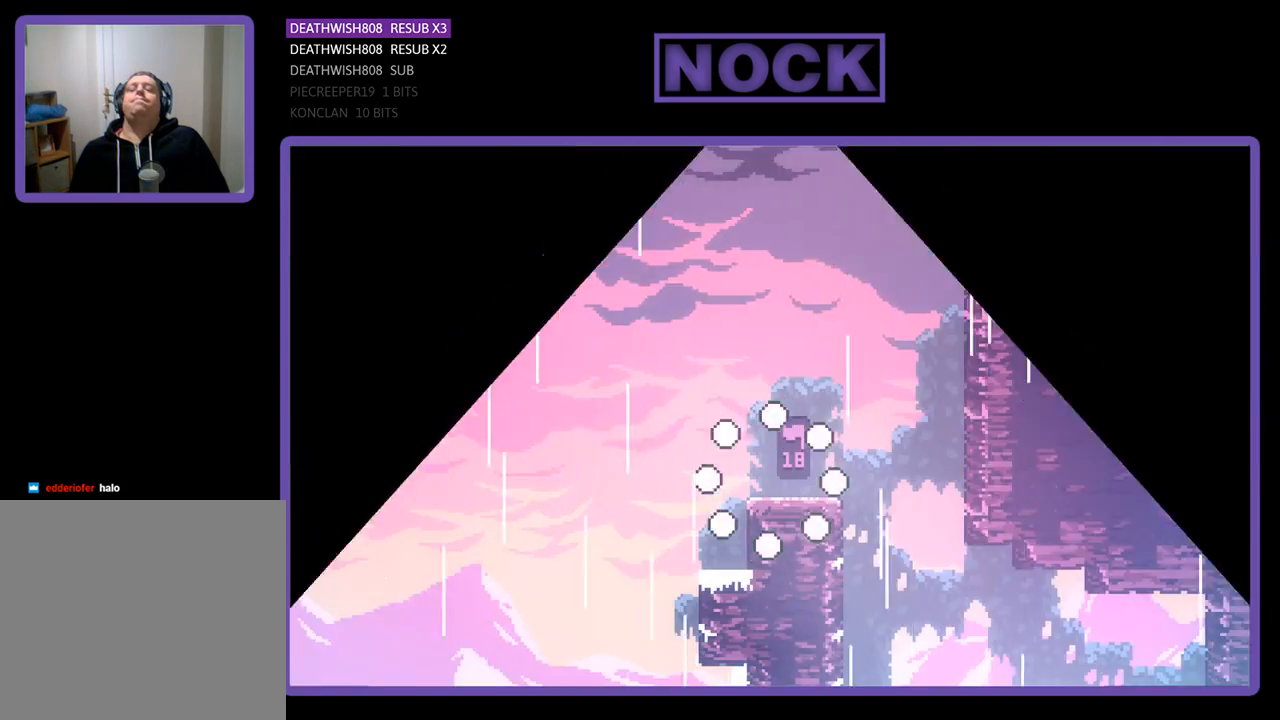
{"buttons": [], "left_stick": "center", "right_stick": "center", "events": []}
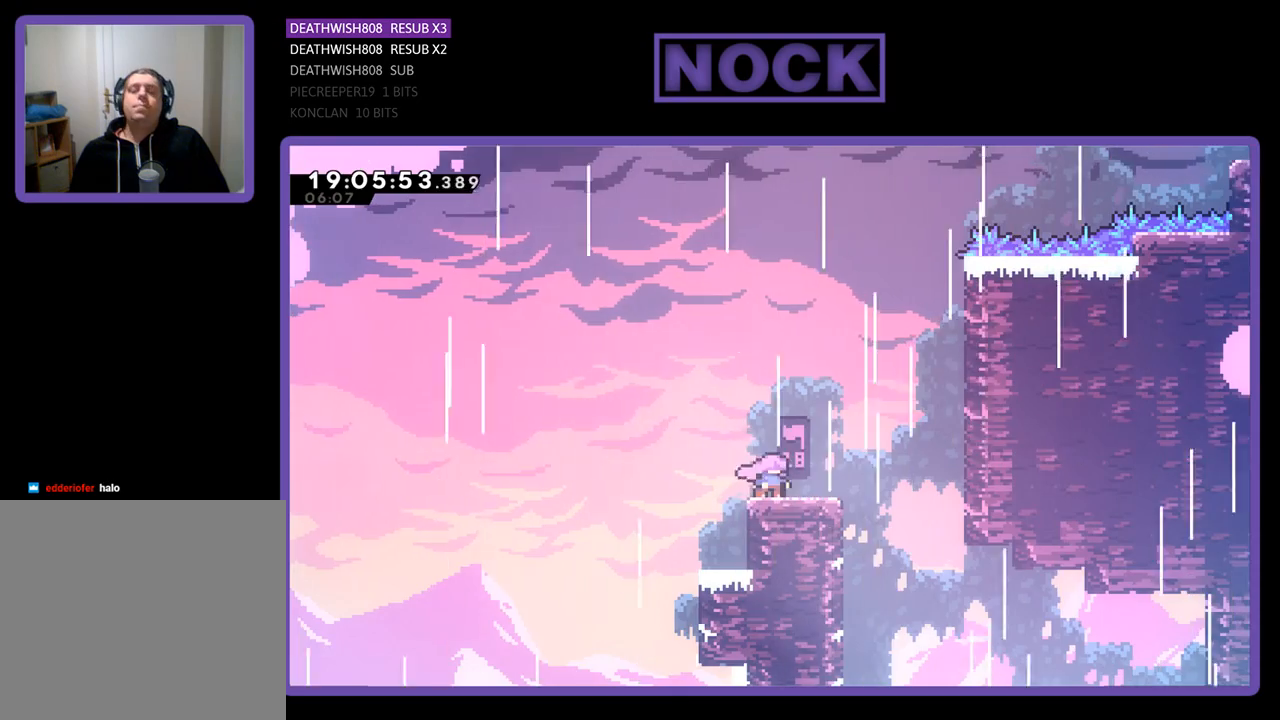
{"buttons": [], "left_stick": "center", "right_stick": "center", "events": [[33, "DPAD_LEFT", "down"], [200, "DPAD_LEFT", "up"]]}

==

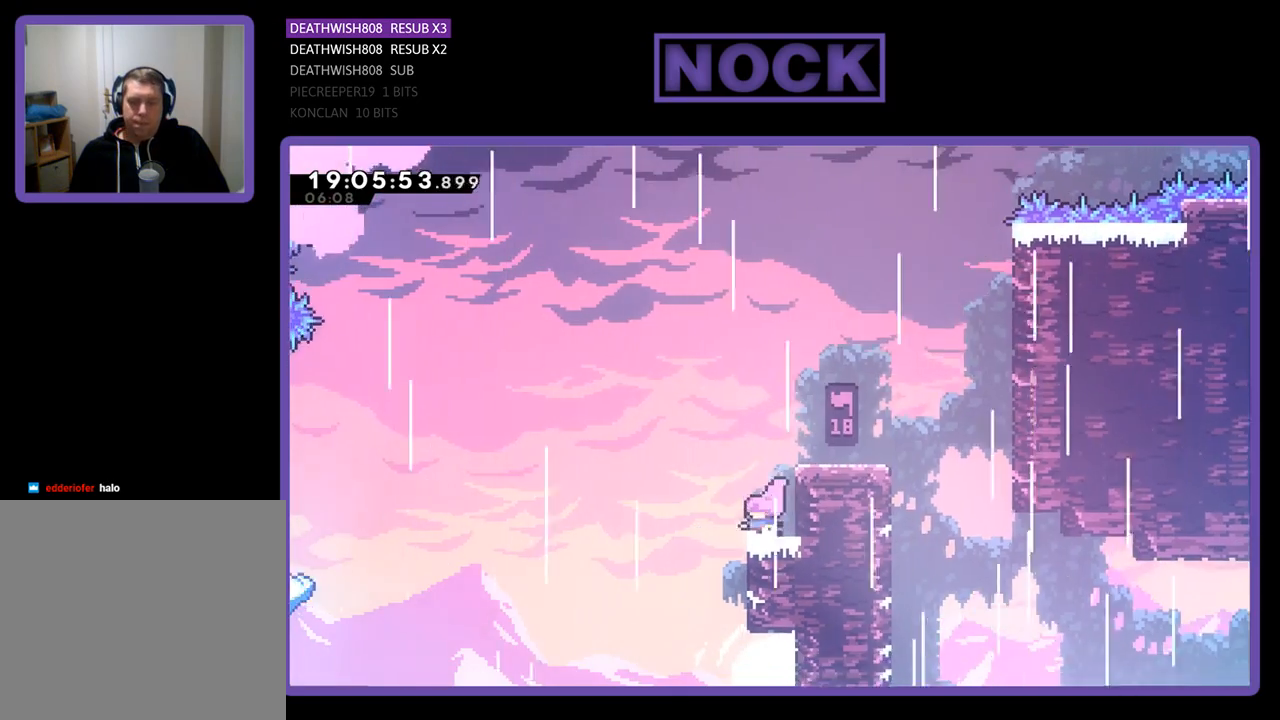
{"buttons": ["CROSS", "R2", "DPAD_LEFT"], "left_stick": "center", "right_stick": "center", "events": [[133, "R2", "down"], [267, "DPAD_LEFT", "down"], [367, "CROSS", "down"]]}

PROBLEM - Where does the string "down" occur in the listing above? Return every line that contains it.

WRITTEN RESPONSE -
{"buttons": [], "left_stick": "center", "right_stick": "center", "events": [[33, "DPAD_LEFT", "down"], [200, "DPAD_LEFT", "up"]]}
{"buttons": ["CROSS", "R2", "DPAD_LEFT"], "left_stick": "center", "right_stick": "center", "events": [[133, "R2", "down"], [267, "DPAD_LEFT", "down"], [367, "CROSS", "down"]]}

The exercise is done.